Due to the looming fact we only had a few more hours to see Nanjing, we decided to go straight to Purple Mountain. This was an excellent decision by team Ireland and NZ (Tara and myself). We caught the bus up to the Gondola (or cable car whatever you'd prefer to call it) which took us to the top of Purple Mountain for a spectacular view of Nanjing. After some lunch nearby, we decided we probably had enough time to essentially sprint to the Mausoleum, which very quickly turned to a power walk - it was too warm to run. Then taking our time we didn't quite realise that if we didn't leave within the next few minutes after we saw the Mausoleum which wasn't all it was cracked up to be as it turns out you needed to buy another entry ticket to go inside, we would miss our train. So we raced to find the little choo choo train we saw driving people back down the mountain to the main road as all roads were closed on the mountain due to being a public holiday. Of course, we had to line up again for our ticket and after we bought our ticket we then saw the line for the choo choo train. In that moment, we realised waiting would've taken longer than to walk so we power walked back to the bottom, beating 3 choo choo trains.

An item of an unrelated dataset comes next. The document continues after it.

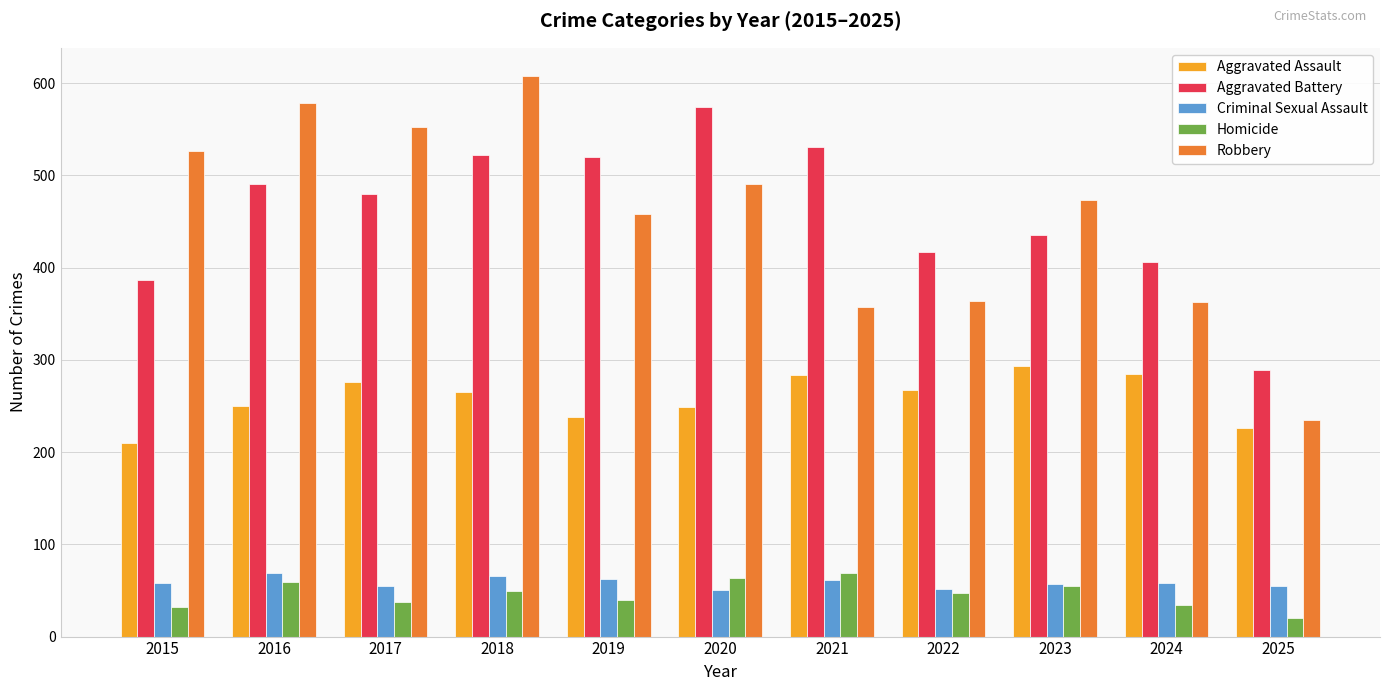

Are the bars horizontal?

No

As we reached the bottom we were deciding whether or not catch a taxi or the subway when we realised.... it took minimum of 50mins to get to the train station and we had about maximum 20 until our train was going to depart. We had missed our train. So after another painful wait at the subway we finally got to the train station. After what felt like the millionth wait in line, we managed to refund our tickets (for free as is every train ticket in China) and we were finally on our way home, two hours later than planned.
Even though we felt we suffered so much throughout the day, it was still such an amazing day out. The Gondola views were stunning, the experience of the crowds was something unreal and hilarious that it was kind of worth waiting in line just to appreciate the no lines in normal life back at home, and just a great day out with my bestie. It was fab.
So if you have a Bad China Day, look past all the ridiculousness of it and realise how unreal it is and that it is actually just a situation you can choose to either cry or laugh about and share it with others for a good story or heck, share it in a blog! You got this! Days like these are what makes China so very China. Because in China, if one thing goes terribly wrong, you're bound to have everything go wrong for that day so just grit ya teeth and get on with and laugh it away.